Tytuł zmienić na Wall-Street Government: A True Story - wtedy będzie adekwatny do treści filmu. Kapitalizm w Stanach nie istnieje, dlatego nie może być wrogiem. To wina oligarchii finansowej żerującej na gospodarce, która coś realnie wytwarza. Poprzez spekulacje tworzą papierowe zyski, za które zwykli ludzie muszą płacić. O wiele lepiej jest to pokazane w Inside Job Fergusona.
Wkurzające jest u Moor'a to, że zamiast dać po głowie bandytom bankowym i ich pupilkom politykom, przedstawia sztucznego i bezosobowego winnego - kapitalizm. Dzięki tej manipulacji film odciąga od tych którzy odpowiadają za ten bałagan i prowadzi do sporu kapitalizm kontra socjalizm.
"W tej rzeczywistości, w której żyjemy nadal nas straszą krzywymi lustrami: socjalizmem, demokracją, kapitalizmem, monarchizmem. Jak żyliśmy tak nadal żyjemy w globalnej niewolniczej cywilizacji. Strukturę tej cywilizacji możecie zobaczyć na jednodolarowym banknocie.
Piramida jest uosobieniem ustroju, który istnieje we wszystkich krajach. Na górze - właściciele niewolników. Trochę niżej nadzorcy i jeszcze niżej niewolnicy."
K. Pietrov
Dlatego też myślę, że szkoda sił na spór, który nie ma odzwierciedlenia w rzeczywistości, nie to jest obecnym problemem.
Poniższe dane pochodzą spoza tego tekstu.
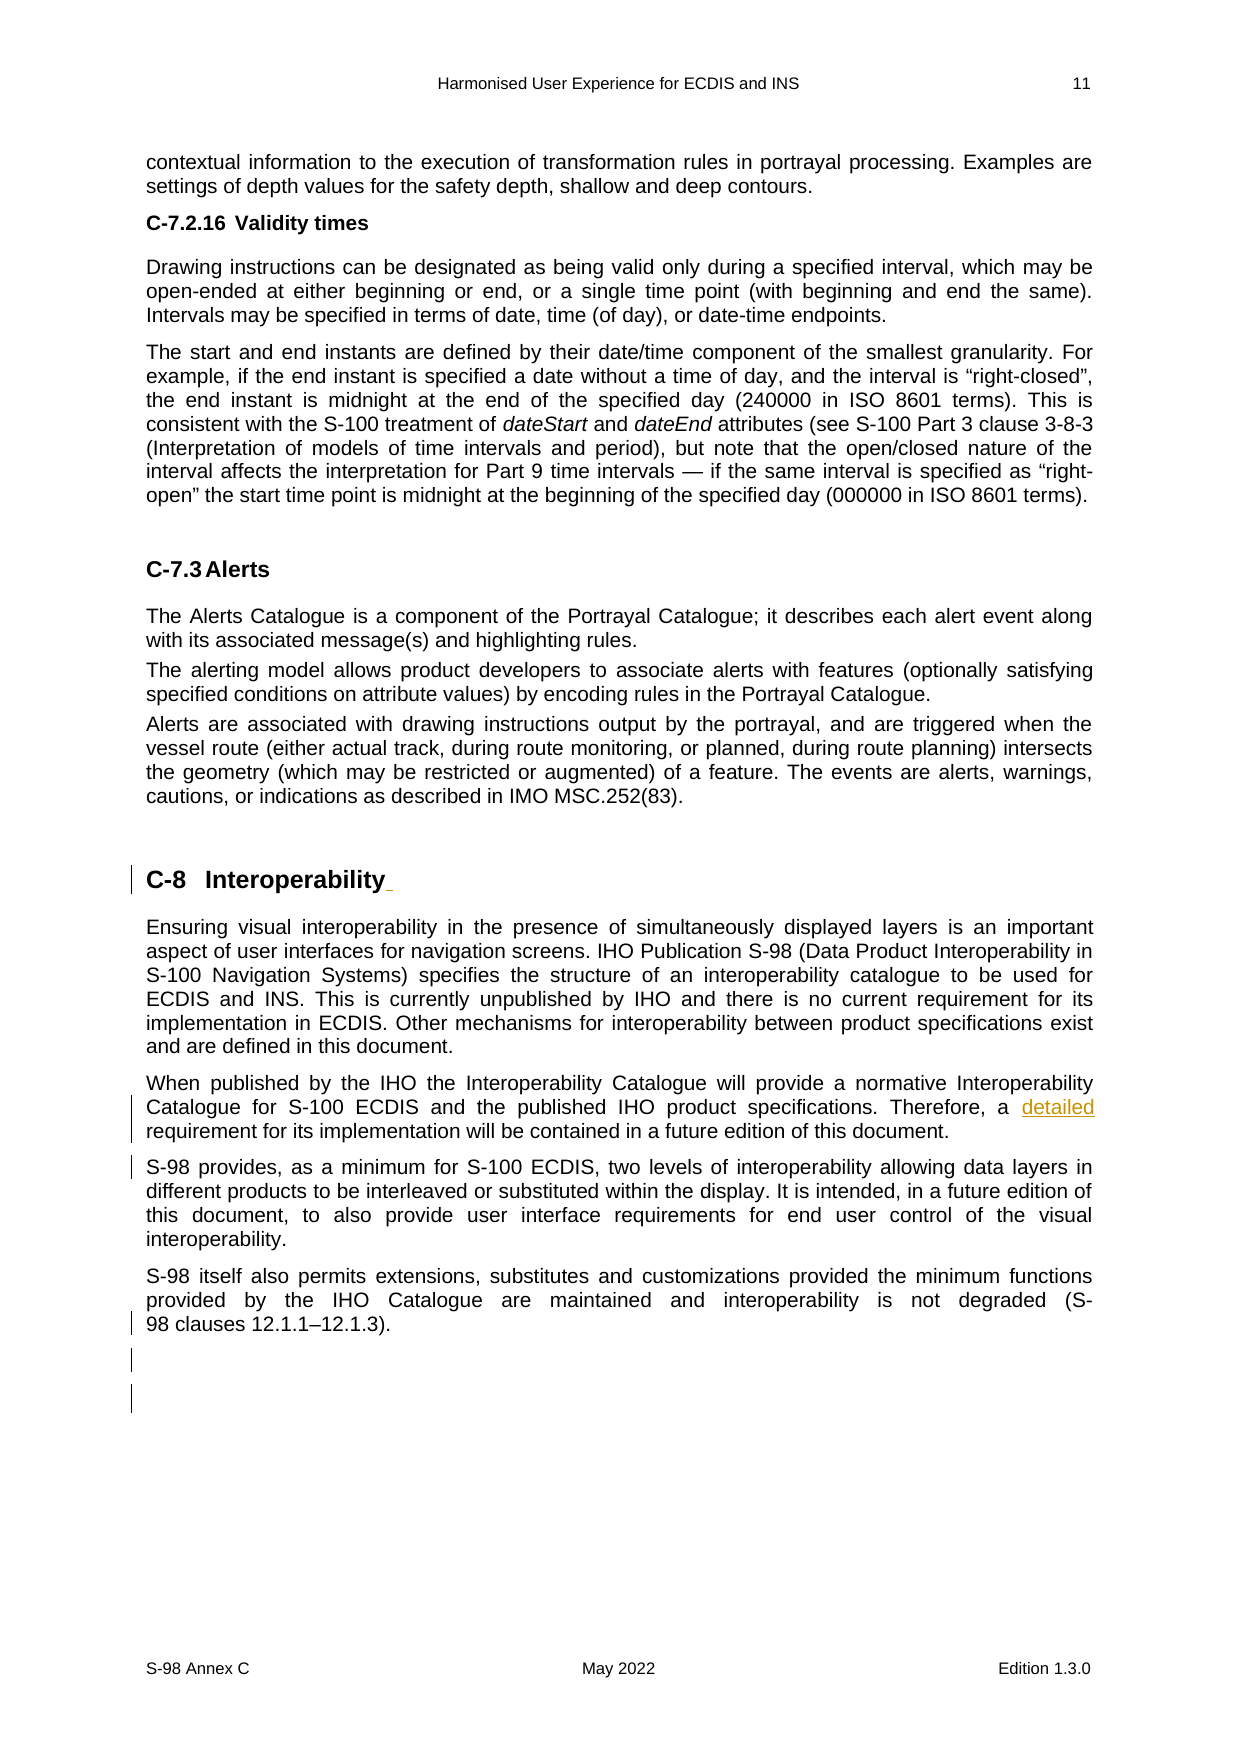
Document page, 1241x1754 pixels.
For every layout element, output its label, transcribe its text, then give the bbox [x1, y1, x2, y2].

text The Alerts Catalogue is a component of the Portrayal Catalogue; it describes each alert event along with its associated message(s) and highlighting rules. [146, 603, 1094, 651]
text Ensuring visual interoperability in the presence of simultaneously displayed layers is an important aspect of user interfaces for navigation screens. IHO Publication S-98 (Data Product Interoperability in S-100 Navigation Systems) specifies the structure of an interoperability catalogue to be used for ECDIS and INS. This is currently unpublished by IHO and there is no current requirement for its implementation in ECDIS. Other mechanisms for interoperability between product specifications exist and are defined in this document. [146, 914, 1094, 1058]
subtitle Interoperability [146, 865, 1094, 894]
text Alerts are associated with drawing instructions output by the portrayal, and are triggered when the vessel route (either actual track, during route monitoring, or planned, during route planning) intersects the geometry (which may be restricted or augmented) of a feature. The events are alerts, warnings, cautions, or indications as described in IMO MSC.252(83). [146, 712, 1094, 808]
text When published by the IHO the Interoperability Catalogue will provide a normative Interoperability Catalogue for S-100 ECDIS and the published IHO product specifications. Therefore, a requirement for its implementation will be contained in a future edition of this document. [146, 1071, 1094, 1143]
subtitle Validity times [146, 210, 1094, 234]
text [146, 150, 1094, 198]
text S-98 itself also permits extensions, substitutes and customizations provided the minimum functions provided by the IHO Catalogue are maintained and interoperability is not degraded (S-98 clauses 12.1.1–12.1.3). [146, 1263, 1094, 1335]
text Drawing instructions can be designated as being valid only during a specified interval, which may be open-ended at either beginning or end, or a single time point (with beginning and end the same). Intervals may be specified in terms of date, time (of day), or date-time endpoints. [146, 255, 1094, 327]
text S-98 provides, as a minimum for S-100 ECDIS, two levels of interoperability allowing data layers in different products to be interleaved or substituted within the display. It is intended, in a future edition of this document, to also provide user interface requirements for end user control of the visual interoperability. [146, 1155, 1094, 1251]
text The alerting model allows product developers to associate alerts with features (optionally satisfying specified conditions on attribute values) by encoding rules in the Portrayal Catalogue. [146, 658, 1094, 706]
subtitle Alerts [146, 556, 1094, 583]
text The start and end instants are defined by their date/time component of the smallest granularity. For example, if the end instant is specified a date without a time of day, and the interval is “right-closed”, the end instant is midnight at the end of the specified day (240000 in ISO 8601 terms). This is consistent with the S-100 treatment of dateStart and dateEnd attributes (see S-100 Part 3 clause 3-8-3 (Interpretation of models of time intervals and period), but note that the open/closed nature of the interval affects the interpretation for Part 9 time intervals — if the same interval is specified as “right-open” the start time point is midnight at the beginning of the specified day (000000 in ISO 8601 terms). [146, 339, 1094, 507]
>Kapitalizm w Stanach nie istnieje, dlatego nie może być wrogiem.
>To wina oligarchii finansowej żerującej na gospodarce, która coś realnie wytwarza.
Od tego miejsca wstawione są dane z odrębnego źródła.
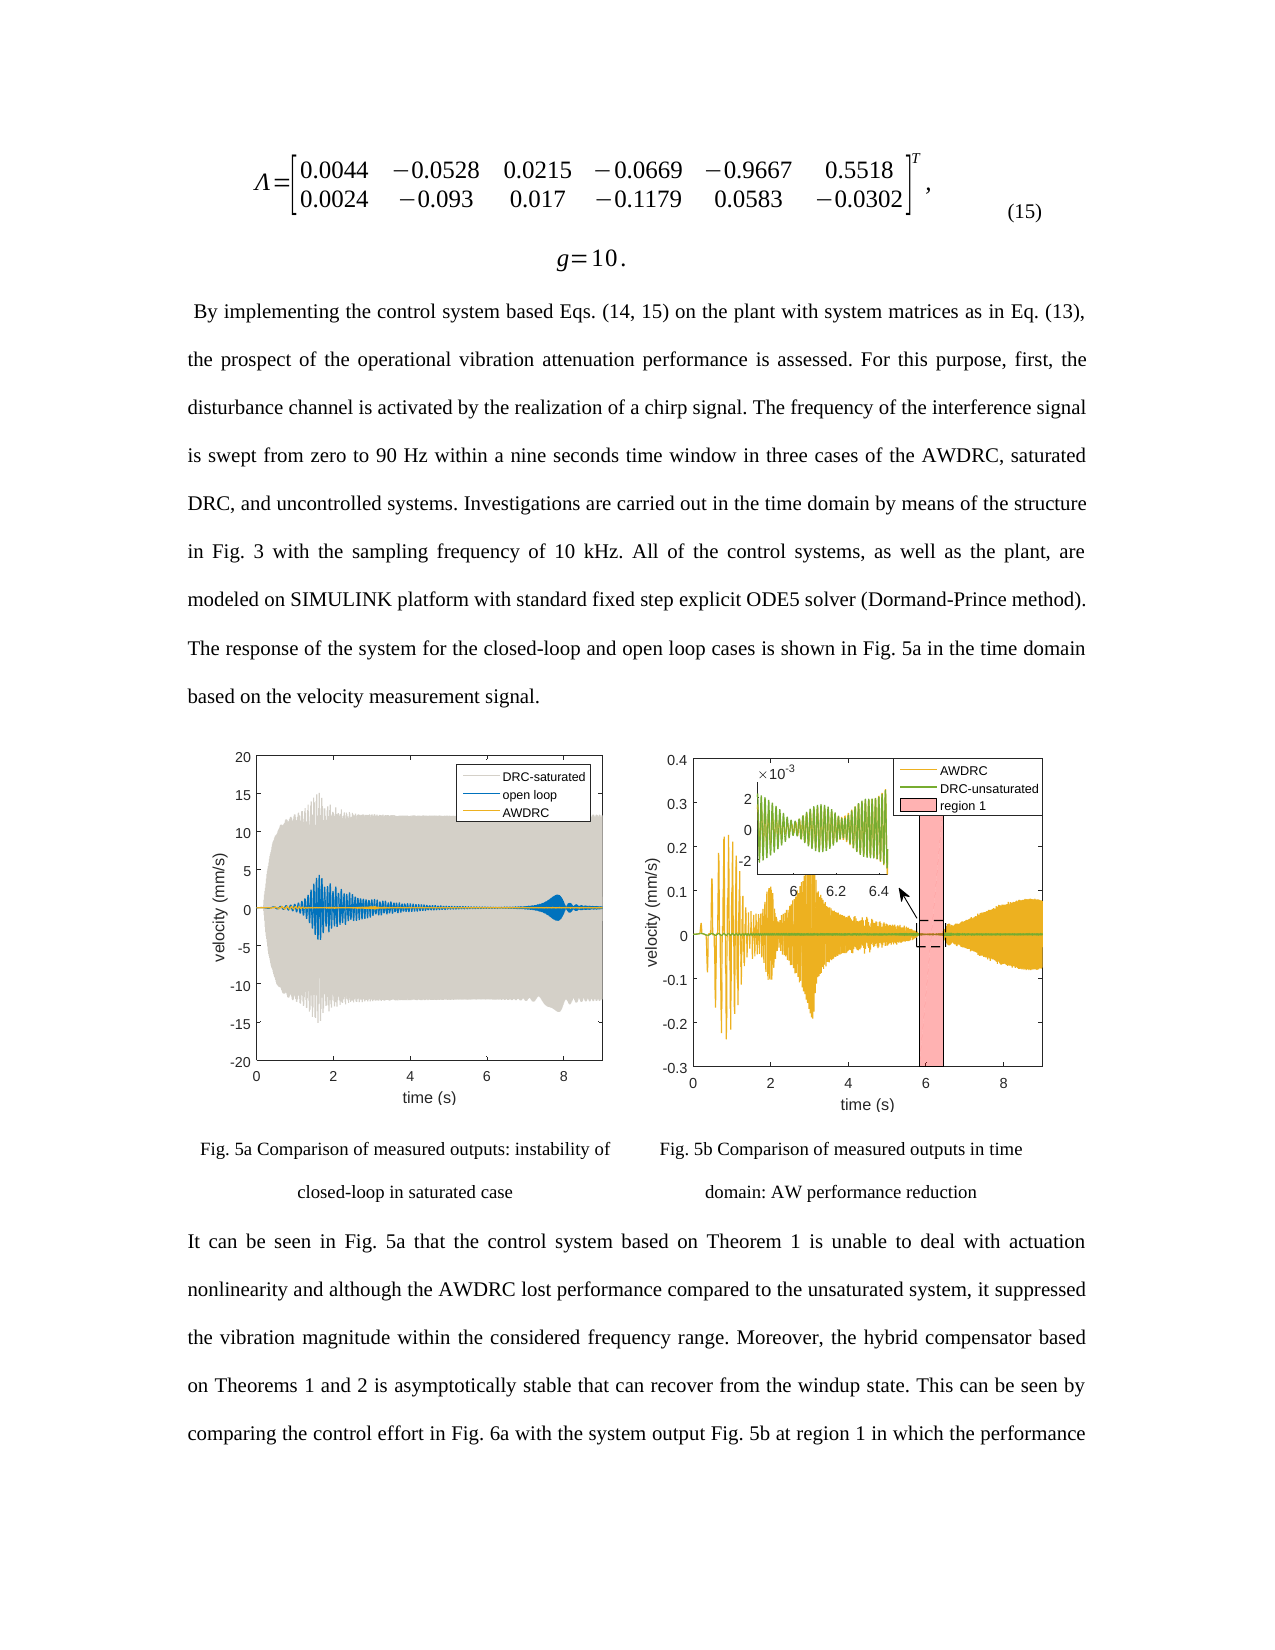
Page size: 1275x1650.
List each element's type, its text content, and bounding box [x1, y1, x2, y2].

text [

Kiedy Henryk Pająk w "wolnej"(sic!) Polsce próbował wydać "Bestie końca czasu", żadne z wydawnictw nie wyraziło na to zgody. H.P. założył własne wydawnictwo. Książka ukazała się 2001. Momentalnie znalazła się na indeksie, a sam autor ochrzczony został chorym z nienawiści oszołomem.
Minęło 15 lat. Mechanizmy o których pisał H.P. nie są dziś już żadną tajemnicą. To fakty widome większości ludzi, którzy robią użytek z mózgu. 1% obywateli USA skupia w swoich rękach prawie połowę majątku tego bogatego kraju.
Ten system nie ma nic wspólnego z wolnorynkowym kapitalizmem. Są to rządy korporacji (ponadnarodowych tworów), których jedynym celem jest zysk. Kryzys 2008 roku pokazał to dobitnie.
Nie można krytykować komunizmu, bo państwa które stworzył np Stalin i Polpot nie miały nic wspólnego z komuną.
Nie można krytykować chrześcijaństwa, bo wszystkie mordy średniowieczne i następne były popełnianie przez ludzi, którzy z chrześcijaństwem nie mieli nic wspólnego.
Tak można w nieskończoność.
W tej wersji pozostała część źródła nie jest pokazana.